Instructions to follow:
Reproduce the listing word for word from its first line through the line that contains "146L109 143L104 142L91", with both of those lines included.

Outline listing:
^^^^^^^^^^^^^^^^
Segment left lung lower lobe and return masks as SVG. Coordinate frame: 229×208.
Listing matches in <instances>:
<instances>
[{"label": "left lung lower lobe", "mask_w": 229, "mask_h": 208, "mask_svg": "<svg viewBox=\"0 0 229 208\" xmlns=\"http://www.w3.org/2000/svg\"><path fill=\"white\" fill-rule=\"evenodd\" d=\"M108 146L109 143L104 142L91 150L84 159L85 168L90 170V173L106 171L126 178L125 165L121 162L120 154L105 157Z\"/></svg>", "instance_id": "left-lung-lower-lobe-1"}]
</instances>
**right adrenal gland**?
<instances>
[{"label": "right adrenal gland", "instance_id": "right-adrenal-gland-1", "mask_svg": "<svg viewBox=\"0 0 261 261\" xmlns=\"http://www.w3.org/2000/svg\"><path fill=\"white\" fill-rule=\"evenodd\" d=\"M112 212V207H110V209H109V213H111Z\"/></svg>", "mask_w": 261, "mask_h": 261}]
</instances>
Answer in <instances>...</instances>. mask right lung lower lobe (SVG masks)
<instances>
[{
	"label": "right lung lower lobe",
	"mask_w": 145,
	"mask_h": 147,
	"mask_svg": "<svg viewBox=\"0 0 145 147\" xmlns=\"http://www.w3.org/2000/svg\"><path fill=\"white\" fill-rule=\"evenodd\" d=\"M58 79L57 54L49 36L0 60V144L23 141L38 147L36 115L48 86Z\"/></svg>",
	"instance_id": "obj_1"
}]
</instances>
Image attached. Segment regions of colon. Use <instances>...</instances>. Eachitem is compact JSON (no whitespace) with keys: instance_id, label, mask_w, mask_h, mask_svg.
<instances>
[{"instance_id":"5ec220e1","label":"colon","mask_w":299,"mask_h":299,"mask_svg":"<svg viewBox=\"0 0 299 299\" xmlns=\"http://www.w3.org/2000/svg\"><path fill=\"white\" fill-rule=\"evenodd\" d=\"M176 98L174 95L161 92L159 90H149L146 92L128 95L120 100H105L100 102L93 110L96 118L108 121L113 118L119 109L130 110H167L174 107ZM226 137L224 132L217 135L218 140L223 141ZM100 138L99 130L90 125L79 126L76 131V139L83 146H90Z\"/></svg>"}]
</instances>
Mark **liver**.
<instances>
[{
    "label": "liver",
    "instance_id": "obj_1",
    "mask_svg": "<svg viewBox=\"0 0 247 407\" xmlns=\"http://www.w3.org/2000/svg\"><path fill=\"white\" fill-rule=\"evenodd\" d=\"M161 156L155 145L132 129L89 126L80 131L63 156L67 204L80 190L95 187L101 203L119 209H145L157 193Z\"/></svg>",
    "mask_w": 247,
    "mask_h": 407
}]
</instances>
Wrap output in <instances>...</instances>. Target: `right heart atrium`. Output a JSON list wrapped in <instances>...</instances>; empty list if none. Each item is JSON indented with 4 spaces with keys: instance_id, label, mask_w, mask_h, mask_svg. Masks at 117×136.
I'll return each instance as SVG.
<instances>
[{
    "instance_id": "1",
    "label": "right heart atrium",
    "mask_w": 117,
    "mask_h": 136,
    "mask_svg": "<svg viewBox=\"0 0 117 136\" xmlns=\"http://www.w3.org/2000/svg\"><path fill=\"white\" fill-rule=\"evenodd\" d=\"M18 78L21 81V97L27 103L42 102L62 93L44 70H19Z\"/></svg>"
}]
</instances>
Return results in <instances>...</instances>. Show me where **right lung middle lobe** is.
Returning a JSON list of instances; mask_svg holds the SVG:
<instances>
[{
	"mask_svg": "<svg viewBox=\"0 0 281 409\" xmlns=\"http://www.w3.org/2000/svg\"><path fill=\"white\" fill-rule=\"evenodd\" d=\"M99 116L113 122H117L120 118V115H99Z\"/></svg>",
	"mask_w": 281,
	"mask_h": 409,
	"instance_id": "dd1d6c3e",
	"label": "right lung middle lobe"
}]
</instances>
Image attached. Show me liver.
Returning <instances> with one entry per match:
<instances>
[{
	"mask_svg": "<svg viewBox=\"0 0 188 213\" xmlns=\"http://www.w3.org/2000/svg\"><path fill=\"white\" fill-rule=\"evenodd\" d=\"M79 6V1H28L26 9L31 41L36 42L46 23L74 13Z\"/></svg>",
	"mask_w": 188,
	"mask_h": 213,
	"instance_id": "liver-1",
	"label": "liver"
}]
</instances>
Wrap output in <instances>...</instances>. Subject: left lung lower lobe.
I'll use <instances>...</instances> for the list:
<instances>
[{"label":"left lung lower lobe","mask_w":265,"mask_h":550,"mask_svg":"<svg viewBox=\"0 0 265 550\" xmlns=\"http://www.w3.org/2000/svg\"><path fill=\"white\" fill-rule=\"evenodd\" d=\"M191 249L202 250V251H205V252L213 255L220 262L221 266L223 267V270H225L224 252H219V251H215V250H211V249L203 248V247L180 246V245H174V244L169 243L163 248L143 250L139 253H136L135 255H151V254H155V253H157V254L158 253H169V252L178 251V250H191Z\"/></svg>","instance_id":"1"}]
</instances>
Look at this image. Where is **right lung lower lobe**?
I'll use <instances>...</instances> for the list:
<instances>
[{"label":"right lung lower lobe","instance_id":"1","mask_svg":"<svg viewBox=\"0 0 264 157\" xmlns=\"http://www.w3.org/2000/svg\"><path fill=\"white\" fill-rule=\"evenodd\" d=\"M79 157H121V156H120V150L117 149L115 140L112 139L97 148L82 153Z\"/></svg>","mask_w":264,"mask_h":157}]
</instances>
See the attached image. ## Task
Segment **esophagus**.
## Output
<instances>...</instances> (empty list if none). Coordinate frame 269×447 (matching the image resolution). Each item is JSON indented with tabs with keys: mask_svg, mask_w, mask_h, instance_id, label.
^^^^^^^^^^^^^^^^
Exercise output:
Segment left lung lower lobe and return masks as SVG. Coordinate frame: 229×208.
Listing matches in <instances>:
<instances>
[{"label": "left lung lower lobe", "mask_w": 229, "mask_h": 208, "mask_svg": "<svg viewBox=\"0 0 229 208\" xmlns=\"http://www.w3.org/2000/svg\"><path fill=\"white\" fill-rule=\"evenodd\" d=\"M108 146L109 143L104 142L91 150L84 159L85 168L90 170V173L106 171L126 178L125 165L121 162L120 154L105 157Z\"/></svg>", "instance_id": "left-lung-lower-lobe-1"}]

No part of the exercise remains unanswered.